In this problem we are supposed to find out the longest common substring. One of the easiest approach is to generate substrings from first, store them into a hashmap, next generate the substrings from second and check for the key in hashmap. Not sure about the time complexity but it would definitlely be more than n^2 since while comparing two keys it takes n. So for a rough idea it would be O(n^3).

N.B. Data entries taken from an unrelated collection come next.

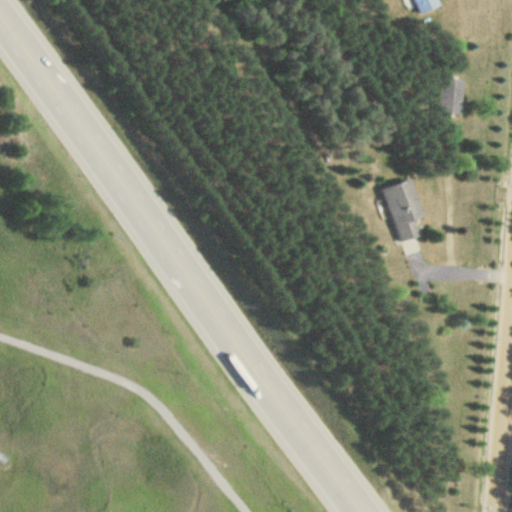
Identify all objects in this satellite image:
building: (425, 5)
building: (451, 95)
building: (402, 209)
road: (183, 261)
road: (144, 390)
road: (505, 429)
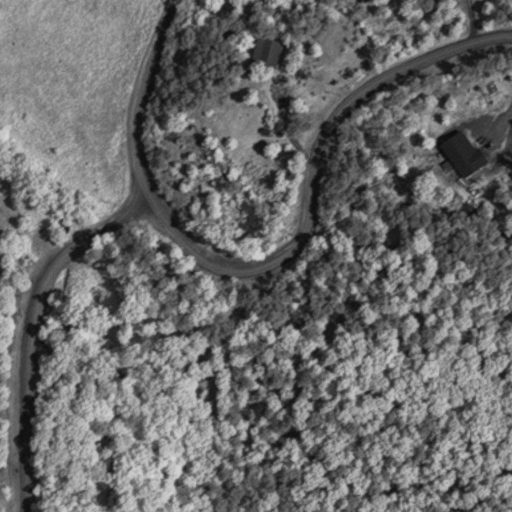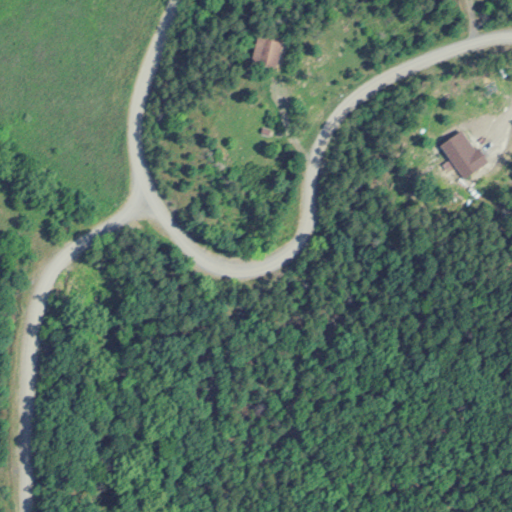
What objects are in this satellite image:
road: (272, 258)
road: (26, 326)
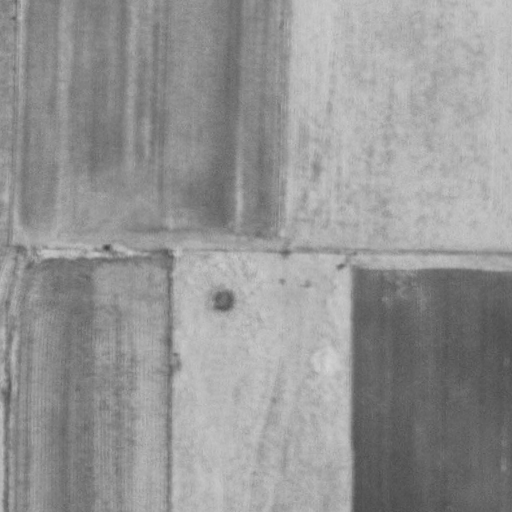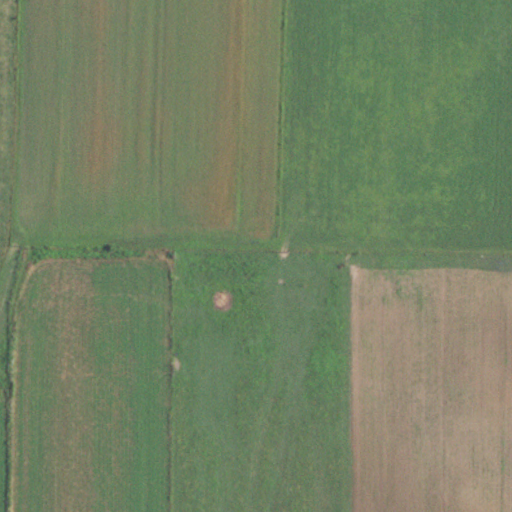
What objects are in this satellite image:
road: (8, 272)
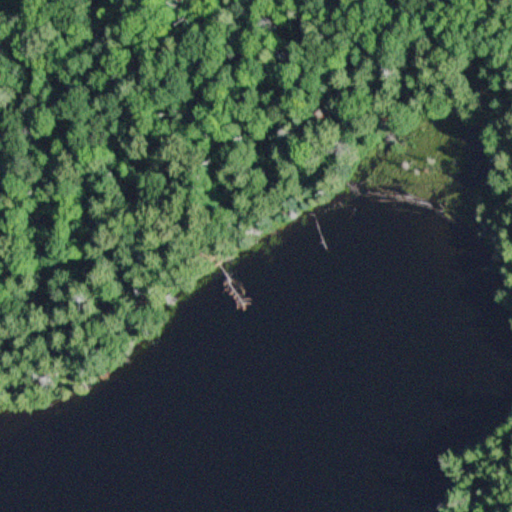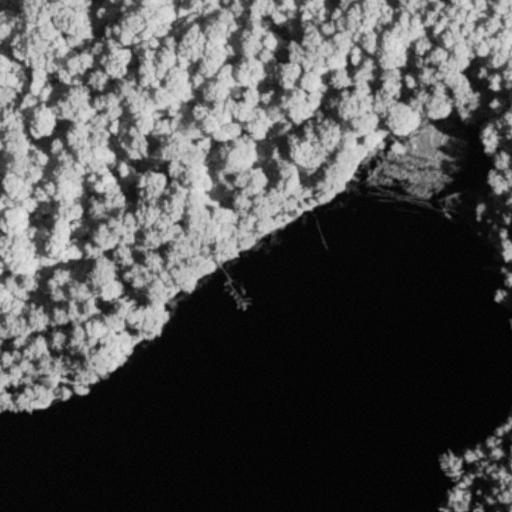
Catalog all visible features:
road: (510, 206)
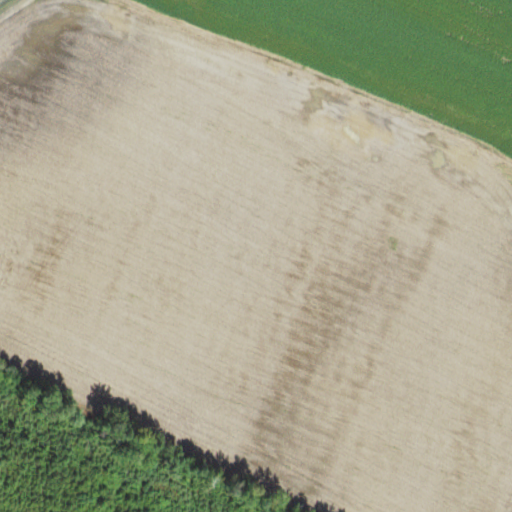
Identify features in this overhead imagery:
road: (149, 19)
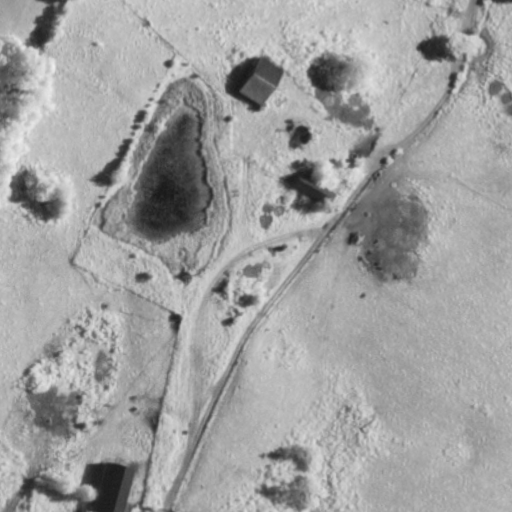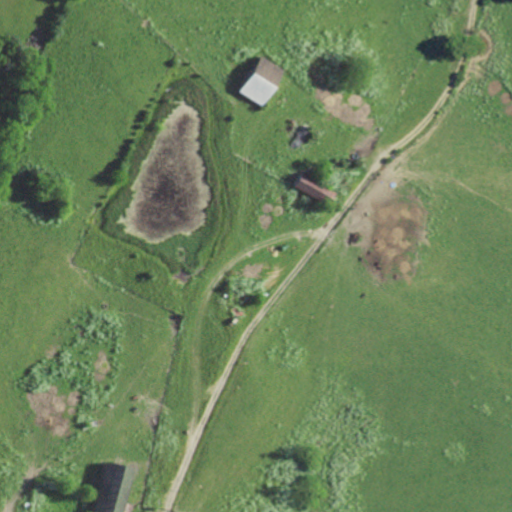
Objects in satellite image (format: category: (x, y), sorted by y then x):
building: (258, 81)
building: (312, 190)
road: (327, 232)
building: (108, 489)
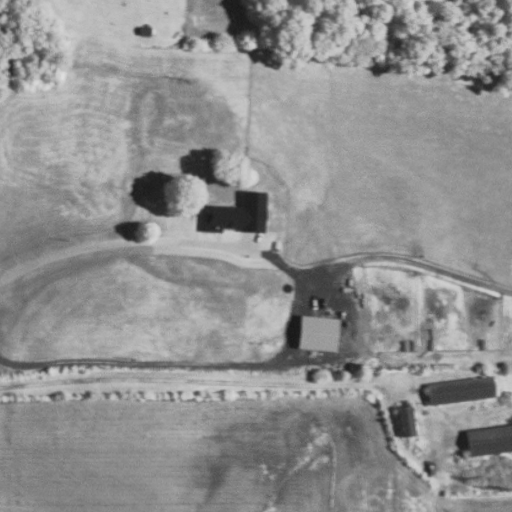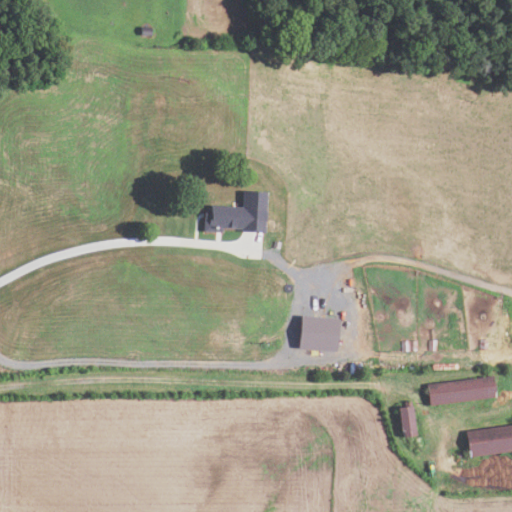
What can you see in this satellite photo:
crop: (225, 26)
building: (145, 31)
building: (137, 99)
building: (166, 110)
building: (162, 138)
building: (159, 139)
crop: (282, 142)
building: (240, 213)
building: (225, 218)
building: (275, 244)
road: (401, 259)
road: (297, 306)
building: (317, 331)
building: (457, 389)
building: (460, 389)
building: (402, 420)
building: (406, 420)
building: (489, 439)
building: (487, 440)
crop: (214, 456)
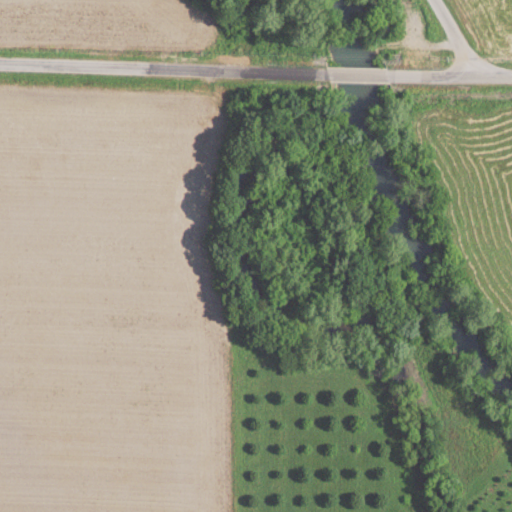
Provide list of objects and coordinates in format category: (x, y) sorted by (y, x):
road: (463, 54)
road: (160, 66)
road: (356, 72)
road: (433, 74)
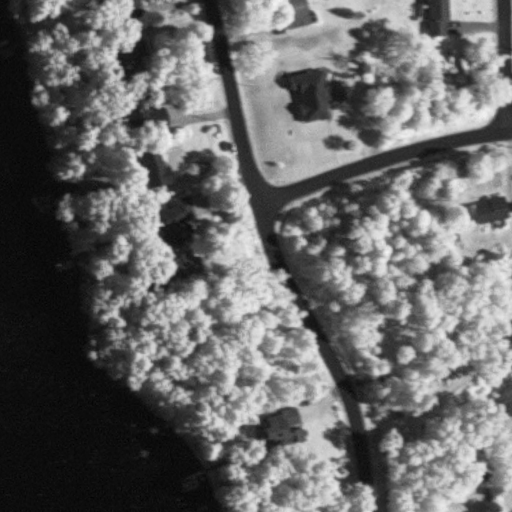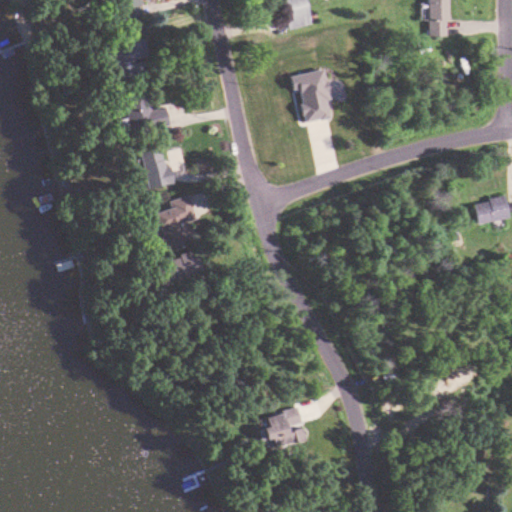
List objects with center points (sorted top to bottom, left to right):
building: (125, 9)
building: (292, 13)
building: (434, 17)
building: (126, 53)
road: (505, 61)
building: (141, 112)
road: (382, 158)
building: (150, 165)
building: (487, 210)
building: (172, 222)
road: (276, 261)
building: (173, 269)
building: (277, 427)
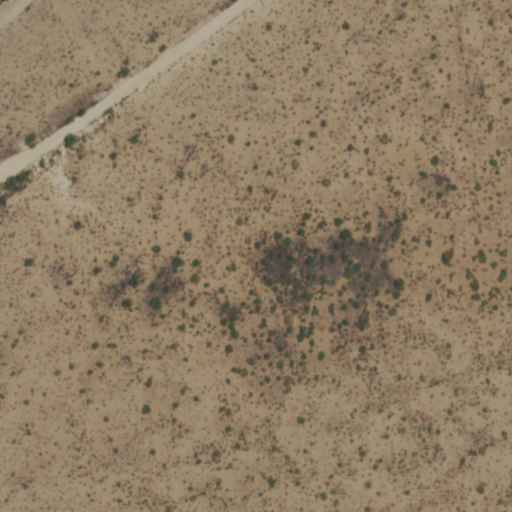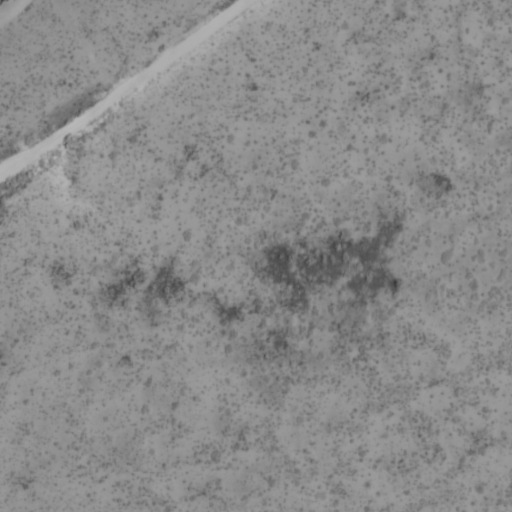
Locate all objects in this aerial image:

To reduce the time comeplxity we will use a dynamic programming approach, we will generate all the prefixes of first and second string and store it into separate tables. After that we will find the max suffix length by comparing all the prefixes from table1 with all the prefixes from table2. Sharing the code approach.
class Solution{
int longestCommonSubstr(String s1, String s2, int n, int m){
// code here
int[][] dp = new int[n][m];
int max =0;
for(int i=0;i<n;i++){
for(int j=0;j<m;j++){
int val =0;
if(i!=0&&j!=0){
if(s1.charAt(i)==s2.charAt(j))
dp[i][j]=1+dp[i-1][j-1];
}
else{
if(s1.charAt(i)==s2.charAt(j)){
dp[i][j]=1;
}
}
if(max<dp[i][j])
max=dp[i][j];
}
}
return max;
}
}
Time complexlity : O(n^2)
Space Complexity : O(n^2)